EXERCISE INPUTS section start
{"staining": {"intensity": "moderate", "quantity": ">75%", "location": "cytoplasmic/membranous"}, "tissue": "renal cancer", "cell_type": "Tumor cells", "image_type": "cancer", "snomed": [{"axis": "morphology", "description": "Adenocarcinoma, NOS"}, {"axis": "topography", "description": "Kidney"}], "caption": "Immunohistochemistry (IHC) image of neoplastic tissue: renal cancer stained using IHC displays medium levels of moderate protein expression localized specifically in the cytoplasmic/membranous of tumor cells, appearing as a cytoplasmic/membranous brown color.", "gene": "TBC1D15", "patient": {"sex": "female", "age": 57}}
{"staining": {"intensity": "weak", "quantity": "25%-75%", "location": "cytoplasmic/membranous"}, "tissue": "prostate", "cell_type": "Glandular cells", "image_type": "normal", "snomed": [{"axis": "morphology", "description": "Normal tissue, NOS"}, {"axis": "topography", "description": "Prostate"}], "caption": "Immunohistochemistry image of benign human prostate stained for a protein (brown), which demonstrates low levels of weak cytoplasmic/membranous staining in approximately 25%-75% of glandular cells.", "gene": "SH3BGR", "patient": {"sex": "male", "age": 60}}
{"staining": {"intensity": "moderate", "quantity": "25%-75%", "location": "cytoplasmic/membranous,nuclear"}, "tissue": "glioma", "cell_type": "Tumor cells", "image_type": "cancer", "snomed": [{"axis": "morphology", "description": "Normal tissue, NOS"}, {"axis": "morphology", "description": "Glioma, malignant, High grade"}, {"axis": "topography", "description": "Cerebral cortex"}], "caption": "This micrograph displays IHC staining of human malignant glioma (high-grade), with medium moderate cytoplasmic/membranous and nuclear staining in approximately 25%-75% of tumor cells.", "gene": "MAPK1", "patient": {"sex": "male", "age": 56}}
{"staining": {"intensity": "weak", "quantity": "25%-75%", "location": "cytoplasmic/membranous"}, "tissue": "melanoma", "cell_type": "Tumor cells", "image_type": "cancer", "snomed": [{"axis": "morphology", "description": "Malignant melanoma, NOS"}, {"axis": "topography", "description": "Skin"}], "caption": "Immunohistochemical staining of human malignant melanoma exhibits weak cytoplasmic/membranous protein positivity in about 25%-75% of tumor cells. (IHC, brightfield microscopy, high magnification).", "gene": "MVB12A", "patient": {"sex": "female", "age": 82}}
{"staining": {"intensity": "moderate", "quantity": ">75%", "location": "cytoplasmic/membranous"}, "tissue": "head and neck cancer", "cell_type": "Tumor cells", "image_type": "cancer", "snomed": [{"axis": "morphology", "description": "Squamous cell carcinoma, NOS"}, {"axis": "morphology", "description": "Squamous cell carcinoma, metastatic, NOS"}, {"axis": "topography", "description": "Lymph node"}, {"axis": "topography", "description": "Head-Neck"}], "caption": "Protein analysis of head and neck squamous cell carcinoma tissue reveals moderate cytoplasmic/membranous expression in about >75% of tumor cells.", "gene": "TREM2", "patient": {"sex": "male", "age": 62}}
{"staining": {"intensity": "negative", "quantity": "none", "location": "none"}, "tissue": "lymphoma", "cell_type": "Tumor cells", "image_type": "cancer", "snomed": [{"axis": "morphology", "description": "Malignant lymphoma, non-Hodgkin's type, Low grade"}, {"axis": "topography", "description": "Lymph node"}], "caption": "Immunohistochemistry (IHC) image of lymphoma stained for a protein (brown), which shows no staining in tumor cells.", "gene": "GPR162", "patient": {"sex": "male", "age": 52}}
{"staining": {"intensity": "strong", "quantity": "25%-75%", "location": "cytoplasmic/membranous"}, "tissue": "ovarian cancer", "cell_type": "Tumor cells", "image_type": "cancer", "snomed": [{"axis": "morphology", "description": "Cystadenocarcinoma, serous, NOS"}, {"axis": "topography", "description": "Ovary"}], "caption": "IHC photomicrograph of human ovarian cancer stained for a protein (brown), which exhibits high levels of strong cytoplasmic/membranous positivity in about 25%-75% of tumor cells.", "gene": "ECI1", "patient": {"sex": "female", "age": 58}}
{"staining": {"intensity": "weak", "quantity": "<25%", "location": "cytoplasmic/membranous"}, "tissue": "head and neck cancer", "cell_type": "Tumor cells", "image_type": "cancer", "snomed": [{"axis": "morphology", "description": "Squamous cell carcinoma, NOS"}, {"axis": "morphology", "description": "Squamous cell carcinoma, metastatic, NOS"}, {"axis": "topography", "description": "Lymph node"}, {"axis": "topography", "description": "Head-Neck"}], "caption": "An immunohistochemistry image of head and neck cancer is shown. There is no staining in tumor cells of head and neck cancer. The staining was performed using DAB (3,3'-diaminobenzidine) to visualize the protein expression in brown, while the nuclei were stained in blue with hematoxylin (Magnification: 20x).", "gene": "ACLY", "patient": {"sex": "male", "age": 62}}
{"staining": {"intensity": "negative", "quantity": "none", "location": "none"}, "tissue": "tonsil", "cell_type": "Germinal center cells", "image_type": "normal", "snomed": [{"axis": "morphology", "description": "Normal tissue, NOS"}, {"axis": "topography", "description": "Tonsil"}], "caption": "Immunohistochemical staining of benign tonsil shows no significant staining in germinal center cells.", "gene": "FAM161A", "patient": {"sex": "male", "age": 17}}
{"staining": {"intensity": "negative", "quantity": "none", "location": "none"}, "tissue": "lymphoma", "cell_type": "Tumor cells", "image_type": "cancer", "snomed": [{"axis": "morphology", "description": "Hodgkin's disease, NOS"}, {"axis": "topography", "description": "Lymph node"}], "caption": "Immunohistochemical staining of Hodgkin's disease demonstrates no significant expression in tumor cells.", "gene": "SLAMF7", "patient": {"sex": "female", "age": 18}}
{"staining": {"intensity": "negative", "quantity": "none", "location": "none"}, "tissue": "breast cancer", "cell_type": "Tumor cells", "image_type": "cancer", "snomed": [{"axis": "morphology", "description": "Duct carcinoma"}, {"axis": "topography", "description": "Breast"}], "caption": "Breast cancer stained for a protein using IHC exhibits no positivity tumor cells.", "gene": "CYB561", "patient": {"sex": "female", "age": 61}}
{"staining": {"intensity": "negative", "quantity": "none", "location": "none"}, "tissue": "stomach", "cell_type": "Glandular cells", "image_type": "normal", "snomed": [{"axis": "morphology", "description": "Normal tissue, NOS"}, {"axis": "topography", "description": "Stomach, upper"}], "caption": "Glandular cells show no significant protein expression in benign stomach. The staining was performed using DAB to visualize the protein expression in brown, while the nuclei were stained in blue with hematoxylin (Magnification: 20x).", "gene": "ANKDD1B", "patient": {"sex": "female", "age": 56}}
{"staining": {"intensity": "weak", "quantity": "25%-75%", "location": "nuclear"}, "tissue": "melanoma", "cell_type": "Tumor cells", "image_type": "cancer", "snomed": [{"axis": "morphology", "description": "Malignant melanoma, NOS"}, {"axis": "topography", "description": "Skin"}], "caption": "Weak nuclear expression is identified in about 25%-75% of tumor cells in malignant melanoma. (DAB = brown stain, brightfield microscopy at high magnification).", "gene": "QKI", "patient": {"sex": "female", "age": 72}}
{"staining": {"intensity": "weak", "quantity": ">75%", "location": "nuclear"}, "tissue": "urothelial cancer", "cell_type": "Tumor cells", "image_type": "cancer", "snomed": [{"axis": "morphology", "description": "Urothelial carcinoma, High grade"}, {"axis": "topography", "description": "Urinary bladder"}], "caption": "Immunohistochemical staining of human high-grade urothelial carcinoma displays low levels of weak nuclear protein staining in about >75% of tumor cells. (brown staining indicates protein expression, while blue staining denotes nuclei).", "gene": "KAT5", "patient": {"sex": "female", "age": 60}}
EXERCISE INPUTS section end
▶ _BRIEF_:
Among the entries above, find the line with "image of benign" and the line with "micrograph displays IHC"; give again exactly these two lines and all lines between them.

▶ _ANSWER SPACE_:
{"staining": {"intensity": "weak", "quantity": "25%-75%", "location": "cytoplasmic/membranous"}, "tissue": "prostate", "cell_type": "Glandular cells", "image_type": "normal", "snomed": [{"axis": "morphology", "description": "Normal tissue, NOS"}, {"axis": "topography", "description": "Prostate"}], "caption": "Immunohistochemistry image of benign human prostate stained for a protein (brown), which demonstrates low levels of weak cytoplasmic/membranous staining in approximately 25%-75% of glandular cells.", "gene": "SH3BGR", "patient": {"sex": "male", "age": 60}}
{"staining": {"intensity": "moderate", "quantity": "25%-75%", "location": "cytoplasmic/membranous,nuclear"}, "tissue": "glioma", "cell_type": "Tumor cells", "image_type": "cancer", "snomed": [{"axis": "morphology", "description": "Normal tissue, NOS"}, {"axis": "morphology", "description": "Glioma, malignant, High grade"}, {"axis": "topography", "description": "Cerebral cortex"}], "caption": "This micrograph displays IHC staining of human malignant glioma (high-grade), with medium moderate cytoplasmic/membranous and nuclear staining in approximately 25%-75% of tumor cells.", "gene": "MAPK1", "patient": {"sex": "male", "age": 56}}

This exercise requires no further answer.